Please read the HTTP headers excerpt and state which server software the response headers name.

# [DOCUMENT SEGMENT]
──────────────────────────────

However, let’s first analyze the other relevant components of the response. We have already had a look at the status. Let’s inspect the headers.
# Print response headers
response.headers
{'Server': 'nginx', 'Date': 'Thu, 10 Feb 2022 11:11:41 GMT', 'Content-Type': 'text/html', 'Content-Length': '361', 'Connection': 'keep-alive', 'X-Accel-Version': '0.01', 'Last-Modified': 'Sat, 09 Jun 2018 19:15:58 GMT', 'ETag': '"234-56e3a58a63780-gzip"', 'Accept-Ranges': 'bytes', 'Vary': 'Accept-Encoding', 'Content-Encoding': 'gzip', 'X-Powered-By': 'PleskLin'}
From the headers we can see
- the present date
- the name of the server hosting the page
- the last time the page was modified
- other stuff
Let’s now look at the headers of our request.
# Request headers
def check_headers(r):
test_headers = dict(zip(r.request.headers.keys(), r.request.headers.values()))
pprint(test_headers)
check_headers(response)
{'Accept': '*/*',
'Accept-Encoding': 'gzip, deflate, br',
'Connection': 'keep-alive',
'User-Agent': 'python-requests/2.27.1'}
The headers of our request are pretty minimal. In order to see what normal headers look like, go to https://www.whatismybrowser.com/developers/what-http-headers-is-my-browser-sending
Normal headers look something like:
{'Accept': 'text/html,application/xhtml+xml,application/xml;q = 0.9, image / '
'webp, * / *;q = 0.8',
'Accept-Encoding': 'gzip, deflate, br',
'Accept-Language': 'en-US,en;q=0.9,it-IT;q=0.8,it;q=0.7,de-DE;q=0.6,de;q=0.5',
'Connection': 'keep-alive',
'Host': 'www.whatismybrowser.com',
'Referer': 'http://localhost:8888/',
'User-Agent': 'Mozilla/5.0 (Macintosh; Intel Mac OS X 10_14_6) '
'AppleWebKit/537.36 (KHTML, like Gecko) Chrome/79.0.3945.88 '
'Safari/537.36'}
The most important difference is that the requests
model default User-Agent is python-requests/2.22.0
which means that we are walking around the web with a big WARNING: web scrapers sign. This is the simplest way to get caught and blocked by a website. Luckily, we can easily change our headers in order to be more subtle.
# Change headers
headers = {"User-Agent": "Mozilla/5.0",
"Accept": "webp, * / *;q = 0.8",
"Accept-Language": "en-US,en;q=0.9",
"Accept-Encoding": "br, gzip, deflate",
"Referer": "https://www.google.ch/"}
# Test if change worked
response = requests.get(url1, headers=headers)

──────────────────────────────

# [COLLECTED DATA]

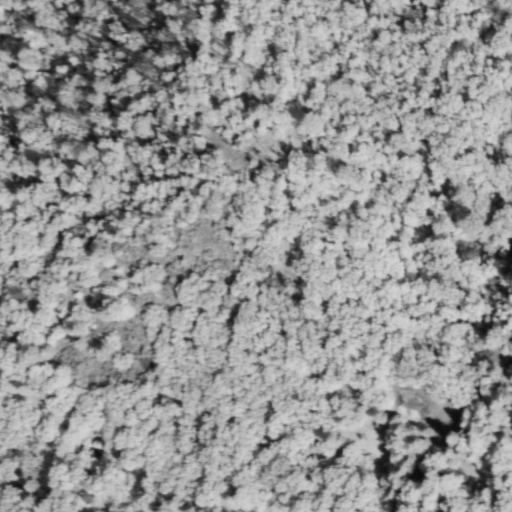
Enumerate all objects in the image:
road: (440, 427)
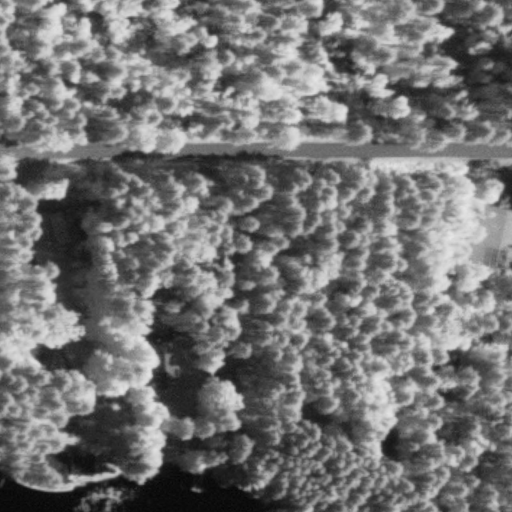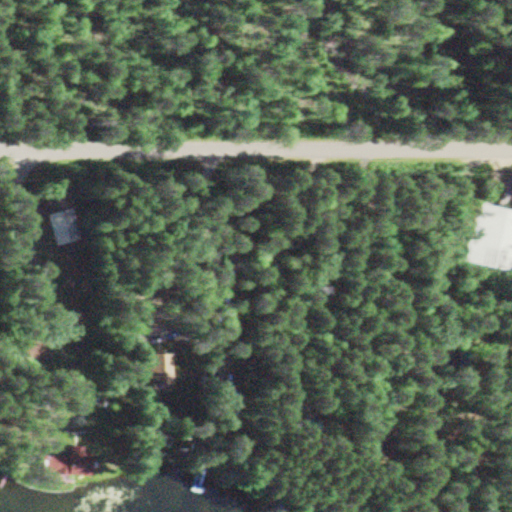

──────────────────────────────

# [WORKED ANSWER]
nginx